To be honest, it’s good that for some people it’s like that, as there’s a body of work there to find and explore should they wish too. The project has basically grown very organically over its time, with the odd bit of exposure here and there, but as far as I’m concerned, I look for no press so am always surprised when people approach me for interviews and do reviews of the work.
Since you reissued Persistent Repetition of Phrases on HAFTW after it was out of print, have you considered repressing any of the earlier Caretaker albums as well? I’d love to see We’ll All Go Riding On A Rainbow or A Stairway to the Stars on vinyl.
Possibly. There may be some reissues on vinyl. It’s something I have thought about as people often ask me. I just need to work out what and when.
Looking back on your previous work, is there any one of your earlier records that you really wish more people had gotten to hear or one that you think of more fondly than the others?
Not really, things naturally find their audiences if you leave them alone… without forcing things on people. The fact that most of my work has gone under the radar for so long is totally fine, as the reaction and exposure ultimately doesn’t impact on the work itself. I can look back with the sense of achievement that somehow I survived in a very turbulent musical time (in terms of new media and distribution) and somehow it’s still working. The amazing thing is after so long people are still finding it and are into it and maybe it’s even more relevant now than at any other time.
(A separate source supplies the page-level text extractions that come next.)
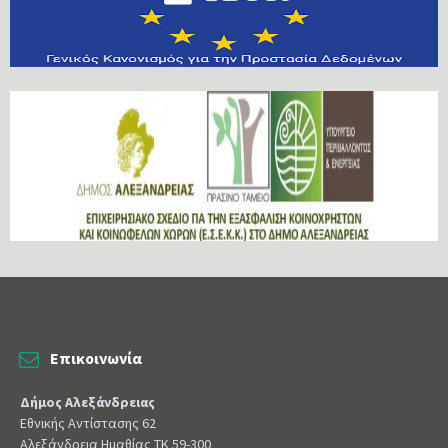
Επικοινωνία
Δήμος Αλεξάνδρειας
Εθνικής Αντίστασης 62
Αλεξάνδρεια Ημαθίας ΤΚ 59-300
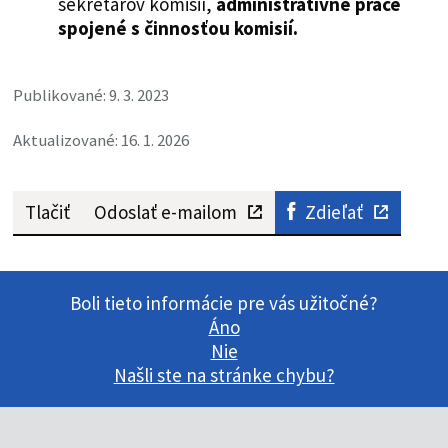
sekretárov komisií,
administratívne práce
spojené s činnosťou komisií.
Publikované: 9. 3. 2023
Aktualizované: 16. 1. 2026
Tlačiť
Odoslať e-mailom
Zdieľať
Boli tieto informácie pre vás užitočné?
Áno
Nie
Našli ste na stránke chybu?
While there is a very obvious difference between your V/Vm work and The Caretaker and the Leyland Kirby material, I’m curious about The Stranger. What was the intent of this project and do you intend to do any more work under that moniker? Also was the name for the project taken from the Camus novel?
The Stranger is a bridge between V/Vm and The Caretaker. It’s more about creating an unsettling atmosphere and can also be about place. I plan to do a new album next year, all being well, and if I find the right motivation for it. I chose the name years ago after watching the Spaghetti Western High Plains Drifter. The main character is The Stranger, avenging all wrongs but never revealing his identity to people, just passing through with a hidden agenda.
Since your work as The Caretaker involves a great deal of association with the past or remembrance of things lost, have you ever felt like you belonged in a different past or time than your own?
No. I am very much of the here and now; I have no idea how people expect me to be sometimes. I mean, so many musicians you meet are academic and will talk endlessly about projects and ideas, whereas I’m interested where the next bar is and if I can make the bar girl give me free drinks, as a gentleman of the modern age seldom likes to barter with such things as legal tender.